Extracted data entries:
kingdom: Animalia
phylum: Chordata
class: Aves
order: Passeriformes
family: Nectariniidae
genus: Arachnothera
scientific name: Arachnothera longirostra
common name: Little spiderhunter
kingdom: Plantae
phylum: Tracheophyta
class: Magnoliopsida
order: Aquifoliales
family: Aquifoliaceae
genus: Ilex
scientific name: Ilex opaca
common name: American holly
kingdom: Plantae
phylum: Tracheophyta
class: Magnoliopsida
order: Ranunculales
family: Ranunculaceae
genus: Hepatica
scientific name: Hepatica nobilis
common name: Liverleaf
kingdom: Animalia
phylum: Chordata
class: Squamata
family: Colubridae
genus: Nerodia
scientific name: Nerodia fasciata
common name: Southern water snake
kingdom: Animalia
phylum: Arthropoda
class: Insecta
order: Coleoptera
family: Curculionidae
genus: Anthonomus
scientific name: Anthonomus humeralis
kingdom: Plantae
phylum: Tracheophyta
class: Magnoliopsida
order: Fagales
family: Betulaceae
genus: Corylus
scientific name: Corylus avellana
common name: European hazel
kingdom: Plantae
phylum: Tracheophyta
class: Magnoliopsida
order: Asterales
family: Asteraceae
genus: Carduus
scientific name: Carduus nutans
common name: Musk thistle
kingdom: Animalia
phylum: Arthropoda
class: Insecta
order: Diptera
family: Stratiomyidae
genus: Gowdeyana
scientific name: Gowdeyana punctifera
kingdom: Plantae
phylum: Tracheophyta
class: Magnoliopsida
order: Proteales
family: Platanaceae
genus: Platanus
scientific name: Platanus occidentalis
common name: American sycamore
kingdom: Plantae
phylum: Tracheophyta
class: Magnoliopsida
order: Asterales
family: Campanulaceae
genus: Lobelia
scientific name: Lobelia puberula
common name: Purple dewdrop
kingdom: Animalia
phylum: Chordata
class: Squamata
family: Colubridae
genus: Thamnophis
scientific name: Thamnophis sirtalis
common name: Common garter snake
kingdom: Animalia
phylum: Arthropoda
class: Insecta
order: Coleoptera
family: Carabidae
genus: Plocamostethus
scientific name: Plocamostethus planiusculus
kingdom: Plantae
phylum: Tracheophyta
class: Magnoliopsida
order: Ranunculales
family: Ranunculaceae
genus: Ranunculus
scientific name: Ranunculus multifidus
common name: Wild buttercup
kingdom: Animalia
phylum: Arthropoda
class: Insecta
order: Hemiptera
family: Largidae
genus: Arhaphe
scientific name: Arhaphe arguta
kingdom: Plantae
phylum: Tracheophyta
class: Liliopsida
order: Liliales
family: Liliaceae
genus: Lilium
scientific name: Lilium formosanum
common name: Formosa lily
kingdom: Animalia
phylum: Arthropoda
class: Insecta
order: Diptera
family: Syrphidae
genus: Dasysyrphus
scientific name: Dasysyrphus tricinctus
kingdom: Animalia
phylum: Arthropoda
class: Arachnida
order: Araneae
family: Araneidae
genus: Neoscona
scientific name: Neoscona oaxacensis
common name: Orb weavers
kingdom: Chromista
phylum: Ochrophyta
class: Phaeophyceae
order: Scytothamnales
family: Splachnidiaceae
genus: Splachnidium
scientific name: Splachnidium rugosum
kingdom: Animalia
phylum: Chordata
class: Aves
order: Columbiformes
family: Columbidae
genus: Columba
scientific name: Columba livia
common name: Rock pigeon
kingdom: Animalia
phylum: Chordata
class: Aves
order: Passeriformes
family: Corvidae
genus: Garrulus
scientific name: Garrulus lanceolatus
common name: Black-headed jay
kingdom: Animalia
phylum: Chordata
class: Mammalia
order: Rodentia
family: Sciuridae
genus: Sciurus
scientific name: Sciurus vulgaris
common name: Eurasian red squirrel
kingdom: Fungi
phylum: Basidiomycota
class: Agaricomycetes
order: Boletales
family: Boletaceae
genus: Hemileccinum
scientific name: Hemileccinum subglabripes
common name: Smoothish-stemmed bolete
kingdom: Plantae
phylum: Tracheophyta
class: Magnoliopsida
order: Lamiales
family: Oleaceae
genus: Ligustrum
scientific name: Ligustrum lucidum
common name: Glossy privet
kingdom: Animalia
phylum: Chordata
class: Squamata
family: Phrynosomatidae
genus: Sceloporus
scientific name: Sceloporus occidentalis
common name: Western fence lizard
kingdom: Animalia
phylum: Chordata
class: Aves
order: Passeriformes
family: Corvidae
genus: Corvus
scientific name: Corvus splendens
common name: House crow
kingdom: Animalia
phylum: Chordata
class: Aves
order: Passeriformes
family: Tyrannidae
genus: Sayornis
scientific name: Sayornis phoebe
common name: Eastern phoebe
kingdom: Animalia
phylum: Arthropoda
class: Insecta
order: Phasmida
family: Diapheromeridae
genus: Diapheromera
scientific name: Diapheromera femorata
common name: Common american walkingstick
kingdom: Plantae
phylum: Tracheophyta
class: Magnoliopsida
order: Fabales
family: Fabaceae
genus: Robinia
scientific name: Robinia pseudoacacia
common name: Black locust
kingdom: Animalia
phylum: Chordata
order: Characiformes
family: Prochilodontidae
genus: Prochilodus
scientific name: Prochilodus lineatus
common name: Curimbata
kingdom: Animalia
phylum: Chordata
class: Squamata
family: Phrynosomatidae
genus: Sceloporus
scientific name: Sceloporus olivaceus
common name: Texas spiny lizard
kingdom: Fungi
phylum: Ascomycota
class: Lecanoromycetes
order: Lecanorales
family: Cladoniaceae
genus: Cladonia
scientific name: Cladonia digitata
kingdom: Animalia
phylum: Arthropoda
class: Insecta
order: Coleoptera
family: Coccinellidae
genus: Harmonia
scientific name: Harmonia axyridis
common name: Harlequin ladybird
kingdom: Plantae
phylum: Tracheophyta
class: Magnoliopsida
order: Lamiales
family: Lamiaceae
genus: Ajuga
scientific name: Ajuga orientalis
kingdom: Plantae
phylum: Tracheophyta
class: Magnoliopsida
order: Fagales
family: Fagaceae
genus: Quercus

» Your task
Update all of the records above by changing each "scientific name" to "species", with every other part of the lines left unchanged.

» In response
kingdom: Animalia
phylum: Chordata
class: Aves
order: Passeriformes
family: Nectariniidae
genus: Arachnothera
species: Arachnothera longirostra
common name: Little spiderhunter
kingdom: Plantae
phylum: Tracheophyta
class: Magnoliopsida
order: Aquifoliales
family: Aquifoliaceae
genus: Ilex
species: Ilex opaca
common name: American holly
kingdom: Plantae
phylum: Tracheophyta
class: Magnoliopsida
order: Ranunculales
family: Ranunculaceae
genus: Hepatica
species: Hepatica nobilis
common name: Liverleaf
kingdom: Animalia
phylum: Chordata
class: Squamata
family: Colubridae
genus: Nerodia
species: Nerodia fasciata
common name: Southern water snake
kingdom: Animalia
phylum: Arthropoda
class: Insecta
order: Coleoptera
family: Curculionidae
genus: Anthonomus
species: Anthonomus humeralis
kingdom: Plantae
phylum: Tracheophyta
class: Magnoliopsida
order: Fagales
family: Betulaceae
genus: Corylus
species: Corylus avellana
common name: European hazel
kingdom: Plantae
phylum: Tracheophyta
class: Magnoliopsida
order: Asterales
family: Asteraceae
genus: Carduus
species: Carduus nutans
common name: Musk thistle
kingdom: Animalia
phylum: Arthropoda
class: Insecta
order: Diptera
family: Stratiomyidae
genus: Gowdeyana
species: Gowdeyana punctifera
kingdom: Plantae
phylum: Tracheophyta
class: Magnoliopsida
order: Proteales
family: Platanaceae
genus: Platanus
species: Platanus occidentalis
common name: American sycamore
kingdom: Plantae
phylum: Tracheophyta
class: Magnoliopsida
order: Asterales
family: Campanulaceae
genus: Lobelia
species: Lobelia puberula
common name: Purple dewdrop
kingdom: Animalia
phylum: Chordata
class: Squamata
family: Colubridae
genus: Thamnophis
species: Thamnophis sirtalis
common name: Common garter snake
kingdom: Animalia
phylum: Arthropoda
class: Insecta
order: Coleoptera
family: Carabidae
genus: Plocamostethus
species: Plocamostethus planiusculus
kingdom: Plantae
phylum: Tracheophyta
class: Magnoliopsida
order: Ranunculales
family: Ranunculaceae
genus: Ranunculus
species: Ranunculus multifidus
common name: Wild buttercup
kingdom: Animalia
phylum: Arthropoda
class: Insecta
order: Hemiptera
family: Largidae
genus: Arhaphe
species: Arhaphe arguta
kingdom: Plantae
phylum: Tracheophyta
class: Liliopsida
order: Liliales
family: Liliaceae
genus: Lilium
species: Lilium formosanum
common name: Formosa lily
kingdom: Animalia
phylum: Arthropoda
class: Insecta
order: Diptera
family: Syrphidae
genus: Dasysyrphus
species: Dasysyrphus tricinctus
kingdom: Animalia
phylum: Arthropoda
class: Arachnida
order: Araneae
family: Araneidae
genus: Neoscona
species: Neoscona oaxacensis
common name: Orb weavers
kingdom: Chromista
phylum: Ochrophyta
class: Phaeophyceae
order: Scytothamnales
family: Splachnidiaceae
genus: Splachnidium
species: Splachnidium rugosum
kingdom: Animalia
phylum: Chordata
class: Aves
order: Columbiformes
family: Columbidae
genus: Columba
species: Columba livia
common name: Rock pigeon
kingdom: Animalia
phylum: Chordata
class: Aves
order: Passeriformes
family: Corvidae
genus: Garrulus
species: Garrulus lanceolatus
common name: Black-headed jay
kingdom: Animalia
phylum: Chordata
class: Mammalia
order: Rodentia
family: Sciuridae
genus: Sciurus
species: Sciurus vulgaris
common name: Eurasian red squirrel
kingdom: Fungi
phylum: Basidiomycota
class: Agaricomycetes
order: Boletales
family: Boletaceae
genus: Hemileccinum
species: Hemileccinum subglabripes
common name: Smoothish-stemmed bolete
kingdom: Plantae
phylum: Tracheophyta
class: Magnoliopsida
order: Lamiales
family: Oleaceae
genus: Ligustrum
species: Ligustrum lucidum
common name: Glossy privet
kingdom: Animalia
phylum: Chordata
class: Squamata
family: Phrynosomatidae
genus: Sceloporus
species: Sceloporus occidentalis
common name: Western fence lizard
kingdom: Animalia
phylum: Chordata
class: Aves
order: Passeriformes
family: Corvidae
genus: Corvus
species: Corvus splendens
common name: House crow
kingdom: Animalia
phylum: Chordata
class: Aves
order: Passeriformes
family: Tyrannidae
genus: Sayornis
species: Sayornis phoebe
common name: Eastern phoebe
kingdom: Animalia
phylum: Arthropoda
class: Insecta
order: Phasmida
family: Diapheromeridae
genus: Diapheromera
species: Diapheromera femorata
common name: Common american walkingstick
kingdom: Plantae
phylum: Tracheophyta
class: Magnoliopsida
order: Fabales
family: Fabaceae
genus: Robinia
species: Robinia pseudoacacia
common name: Black locust
kingdom: Animalia
phylum: Chordata
order: Characiformes
family: Prochilodontidae
genus: Prochilodus
species: Prochilodus lineatus
common name: Curimbata
kingdom: Animalia
phylum: Chordata
class: Squamata
family: Phrynosomatidae
genus: Sceloporus
species: Sceloporus olivaceus
common name: Texas spiny lizard
kingdom: Fungi
phylum: Ascomycota
class: Lecanoromycetes
order: Lecanorales
family: Cladoniaceae
genus: Cladonia
species: Cladonia digitata
kingdom: Animalia
phylum: Arthropoda
class: Insecta
order: Coleoptera
family: Coccinellidae
genus: Harmonia
species: Harmonia axyridis
common name: Harlequin ladybird
kingdom: Plantae
phylum: Tracheophyta
class: Magnoliopsida
order: Lamiales
family: Lamiaceae
genus: Ajuga
species: Ajuga orientalis
kingdom: Plantae
phylum: Tracheophyta
class: Magnoliopsida
order: Fagales
family: Fagaceae
genus: Quercus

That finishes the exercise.